With the services rid of unwanted flab, the ARC has suggested a leadership cadre — Senior Executive Service (SES) — to be created where officers are selected from among other services such as police, customs and income tax as well as from the private sector. This united and cohesive group would be responsible for higher level policy advice, managerial and professional responsibilities, and would be hired on fixed-term contracts at market-competitive remuneration.

This selection of the “very best of society for the most challenging assignments” would be handled by “an independent, suitably empowered authority outside the government”. Besides selection, this authority would fix the terms and conditions of employment, tenure, performance requirement and termination as well as spell out their development, mobility, promotion and tenure.

The pay for the SES would be retained at present government level with a “performance-related component” to match it with market rates so as to attract and retain the best brains, says the report, a copy of which has been sent to industry stalwarts Mukesh D Ambani, K Vaman Kamath and Kumar Mangalam Birla.

The Sixth Pay Commission yesterday suggested a scheme for performance-related incentives for Central government employees and suggested that more posts be created on functional considerations and filled though an “open selection” from within or outside the government. It also suggested that senior technical or specialized posts be filled by “suitable officers” from within as well as outsiders on contract.

In line with the Pay Commission’s report, the ARC has also backed assigning specific domains to bureaucrats early in their careers, say from the ninth or tenth year, and retaining them in the domain throughout the service career.
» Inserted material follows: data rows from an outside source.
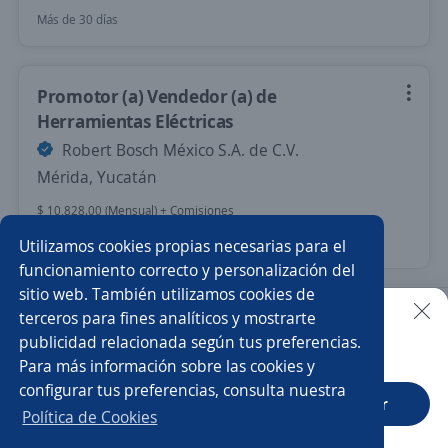
Más de 30 días
Promotor (a) Vendedor (a) de
Herramientas Eléctricas
Robert Bosch México S.A. de C.V.
Mérida, Yucatán
$ 10,828.00 (Mensual) + Comisiones
Hace 2 días
Utilizamos cookies propias necesarias para el
funcionamiento correcto y personalización del
sitio web. También utilizamos cookies de
Nuevas ofertas de empleo
Avísame
terceros para fines analíticos y mostrarte
publicidad relacionada según tus preferencias.
Buscar es más fácil en la app
Para más información sobre las cookies y
Empleos similares
configurar tus preferencias, consulta nuestra
CT App
Abrir
Promotor/a
Promovendedor electrónica
Política de Cookies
This is aimed at serving as the launching board for the SES cadre.

Another feature suggested by ARC is security of tenure that has got ruined not necessarily because of intended punishment, but poor personnel management. “The reforms in this context should consist of (a) declaration of normal tenures for every post (b) requirement of an external authority to monitor postings, and place before the legislatures a periodic evaluation of average tenures of each post,” says the draft report.

The authority would also be entrusted the job of enforcing a proposed civil services law that would provide a legal basis to the legislatures to codify the public service standards, ethical values and culture they would want in the service and how these should be implemented.

And to ensure that “young people infused with a sense of idealism and public service” constitute the bulk of bureaucracy, the ARC suggests that the maximum age for writing civil service entrance examination be lowered to 25 years from 30 years for general candidates with writing attempts reduced to three from four.

For Scheduled Castes and Scheduled Tribes, it recommends maximum age of 29 years instead of 35 years with attempts restricted to six instead of unlimited and for Other Backward Classes, 28 years with five attempts instead of seven.